### Directions:
1 - According to the article on wait times in virtual queues, what kind of wait time estimates can improve the customer experience?
2 - Pick up the article on wait times in virtual queues right after its last sentence and keep writing it.

When Providing Wait Times, It Pays to Underpromise and Overdeliver

Virtual queues, or systems that allow you to hold your place without physically standing in line, have become commonplace in restaurants, call centers, and many other businesses — and how you build those systems can have a major impact on the customer’s experience. In this piece, the author shares key takeaways from over a decade’s worth of research on how companies can optimize their virtual queuing systems. Specifically, she suggests that providing wait time estimates can reduce customers’ average wait time, and that providing pessimistic estimates (i.e., telling customers they will have to wait longer than they actually will) can improve the customer experience. In addition, the research shows that providing more frequent progress updates also improves the customer experience, and that customers who wait for longer than expected will take longer when their turn finally arrives (suggesting that pessimistic estimates can also help businesses to increase throughput).

### Extracted data:

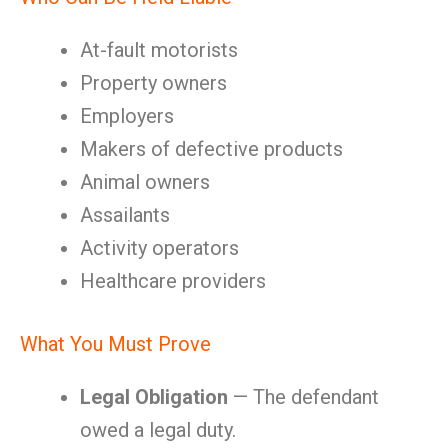
At-fault motorists
Property owners
Employers
Makers of defective products
Animal owners
Assailants
Activity operators
Healthcare providers
What You Must Prove
Legal Obligation
— The defendant
owed a legal duty.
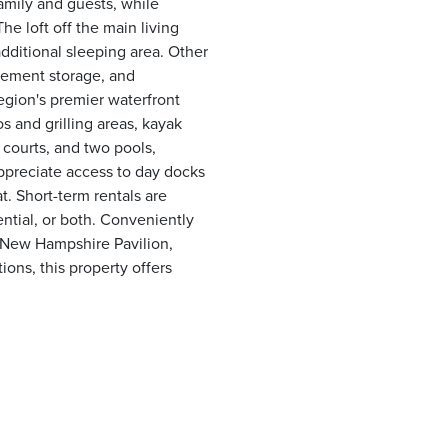
amily and guests, while
e loft off the main living
additional sleeping area. Other
asement storage, and
egion's premier waterfront
s and grilling areas, kayak
l courts, and two pools,
appreciate access to day docks
. Short-term rentals are
ential, or both. Conveniently
 New Hampshire Pavilion,
ons, this property offers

### Answers:
1 - Pessimistic estimates, which tell customers they will wait longer than they actually will.

2 -
In 1999, Disneyland became a pioneer of the virtual queue. That’s the year the company introduced its FastPass system, which allowed customers to hold their place in line virtually while enjoying attractions elsewhere in the park. Virtual queues have since become common in restaurants, call centers, rideshare platforms, and other businesses — and the Covid-19 pandemic has only accelerated this trend. But not all virtual queues are created equal. What can businesses do to optimize the customer experience when implementing a virtual queuing system?